» **What to work on**
Beginning with the line that contains "class: Aves" and ending after the line that contains "scientific name: Eristalinus taeniops", arrange the lines of the listing below as a numbered list, leaving out blank lines and pictures.

» **Data lines**
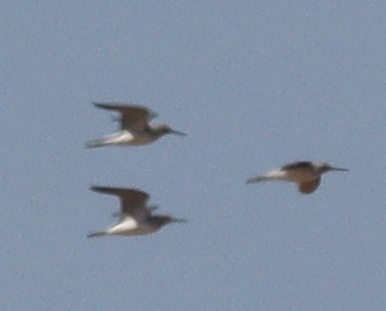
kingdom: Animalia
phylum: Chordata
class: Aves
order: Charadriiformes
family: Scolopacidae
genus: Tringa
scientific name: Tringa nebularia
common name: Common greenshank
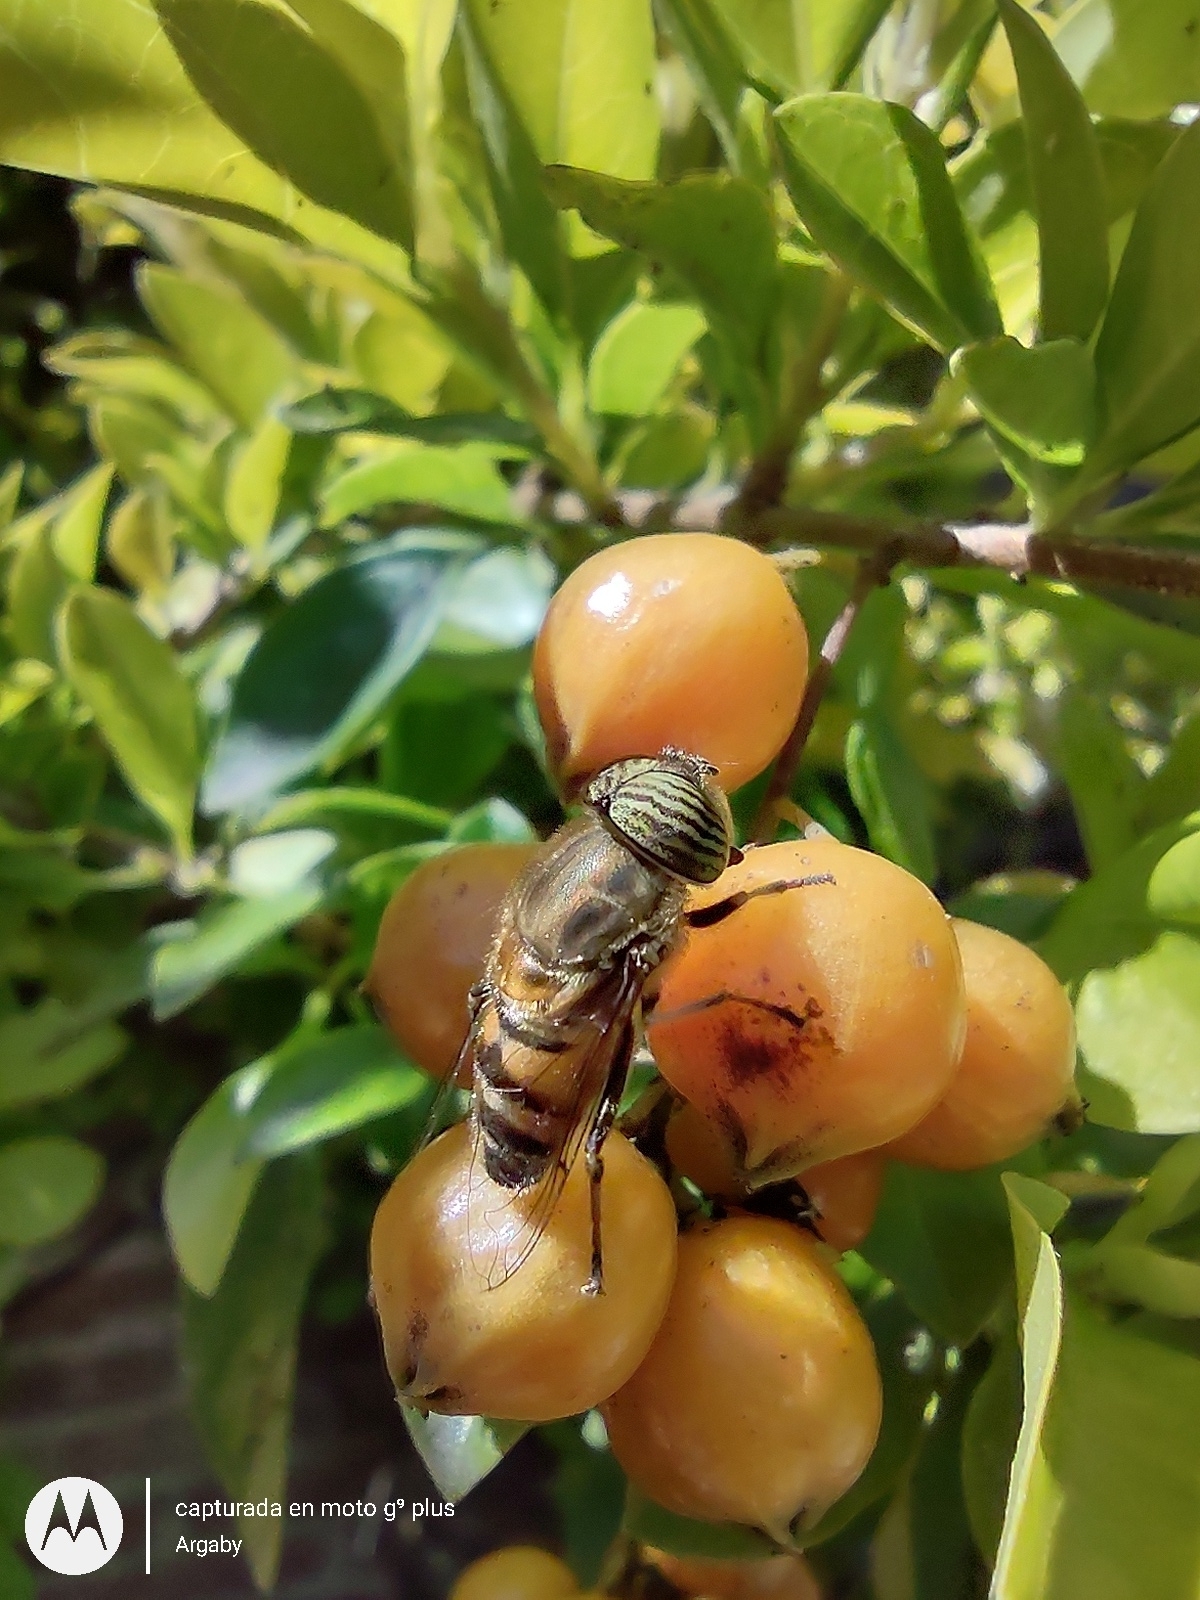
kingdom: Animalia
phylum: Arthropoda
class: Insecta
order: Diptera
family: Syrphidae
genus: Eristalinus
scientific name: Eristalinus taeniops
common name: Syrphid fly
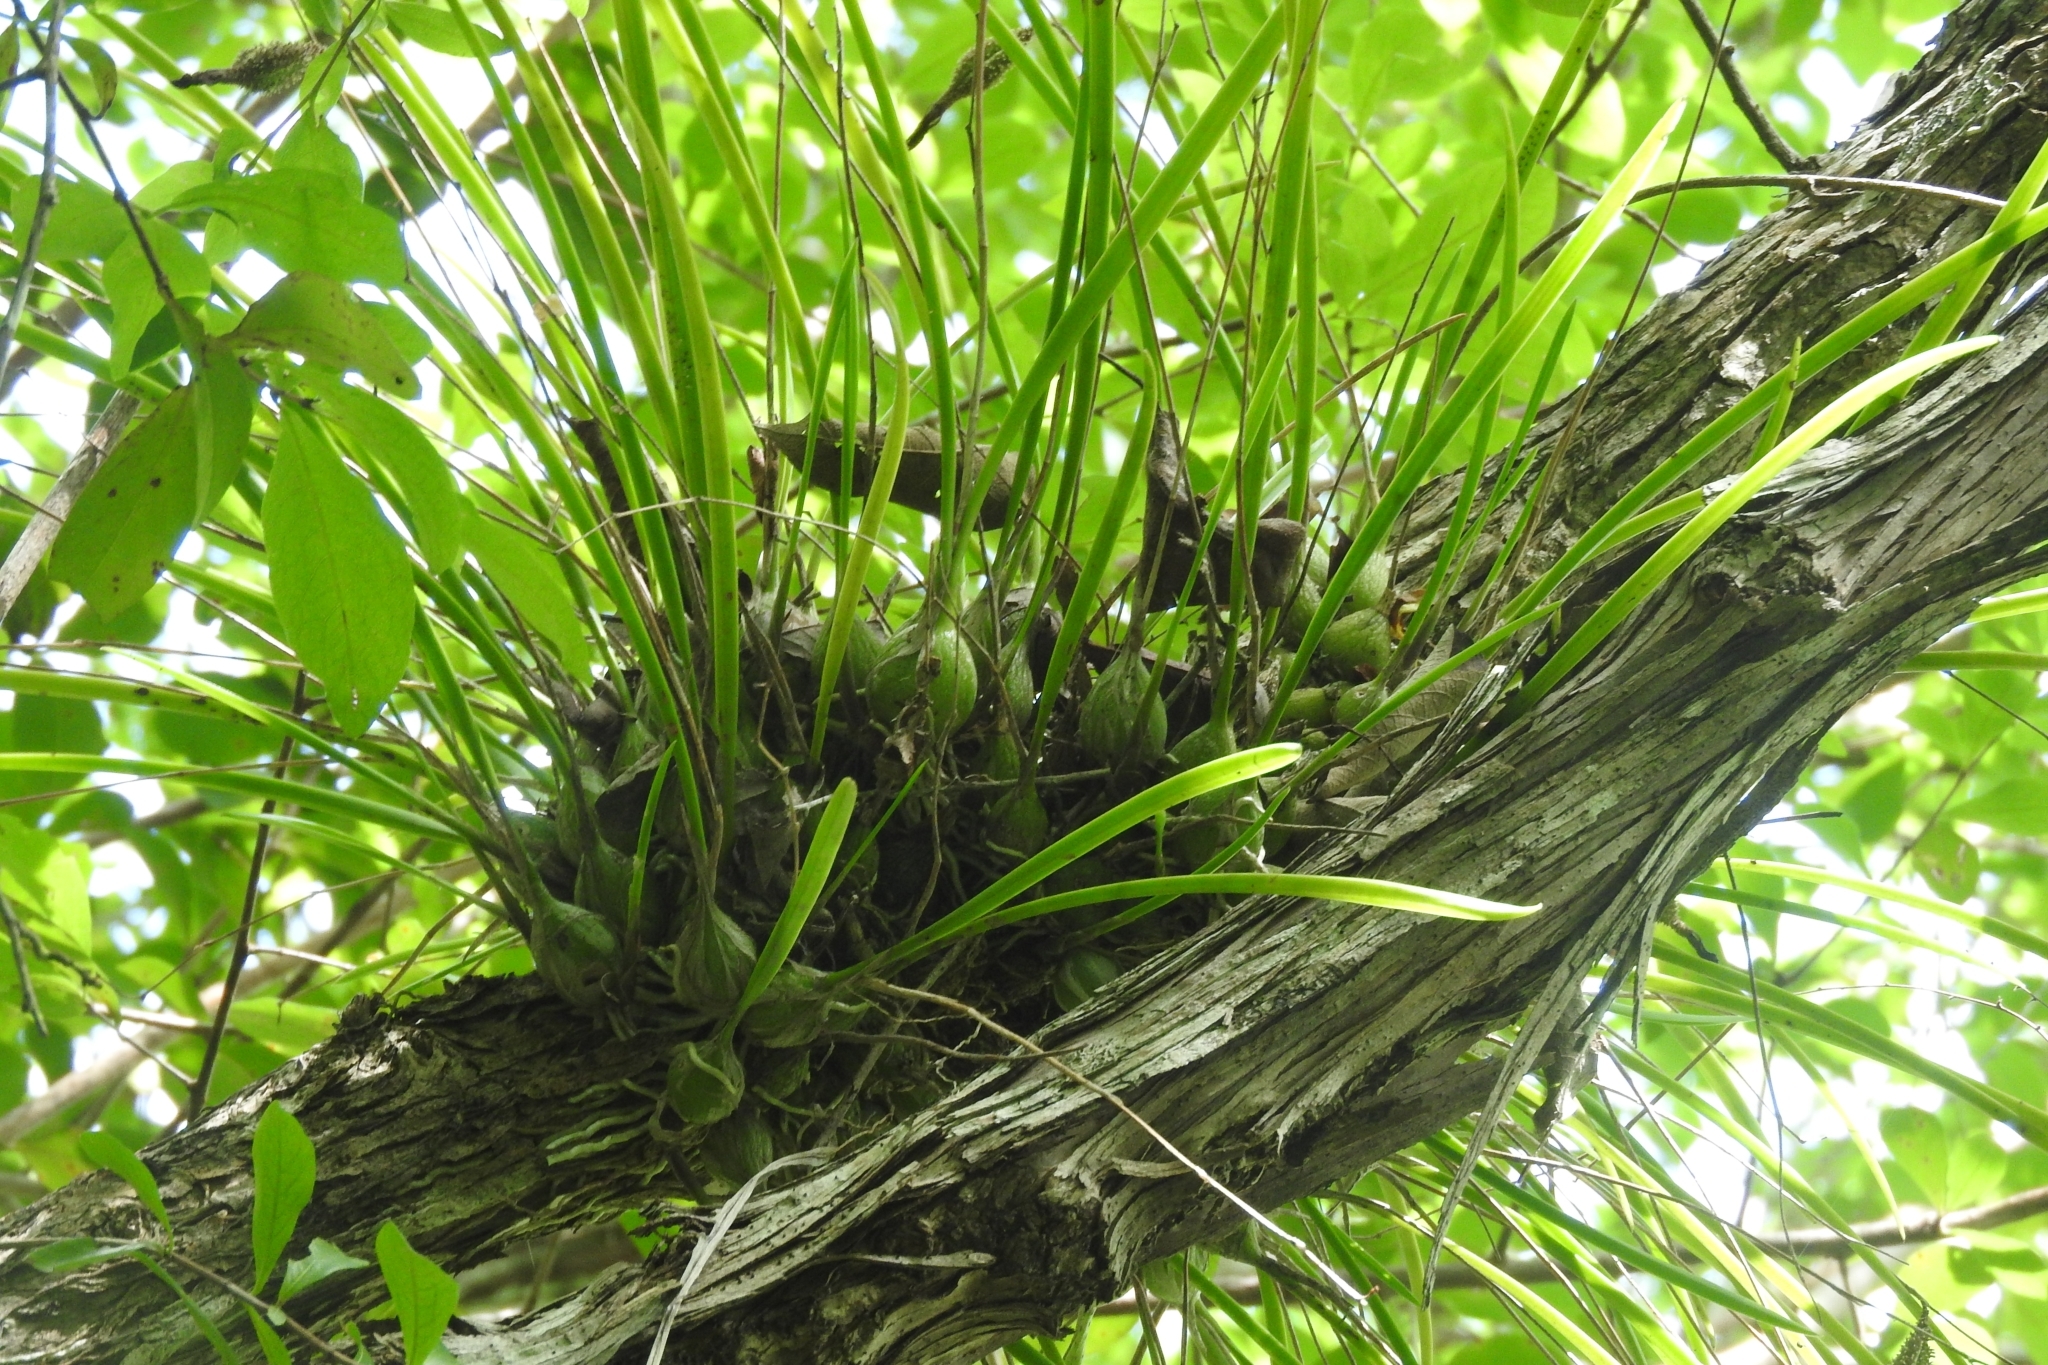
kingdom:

* * *

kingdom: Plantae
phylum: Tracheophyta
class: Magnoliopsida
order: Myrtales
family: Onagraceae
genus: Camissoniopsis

» **Solution below**
1. class: Aves
2. order: Charadriiformes
3. family: Scolopacidae
4. genus: Tringa
5. scientific name: Tringa nebularia
6. common name: Common greenshank
7. kingdom: Animalia
8. phylum: Arthropoda
9. class: Insecta
10. order: Diptera
11. family: Syrphidae
12. genus: Eristalinus
13. scientific name: Eristalinus taeniops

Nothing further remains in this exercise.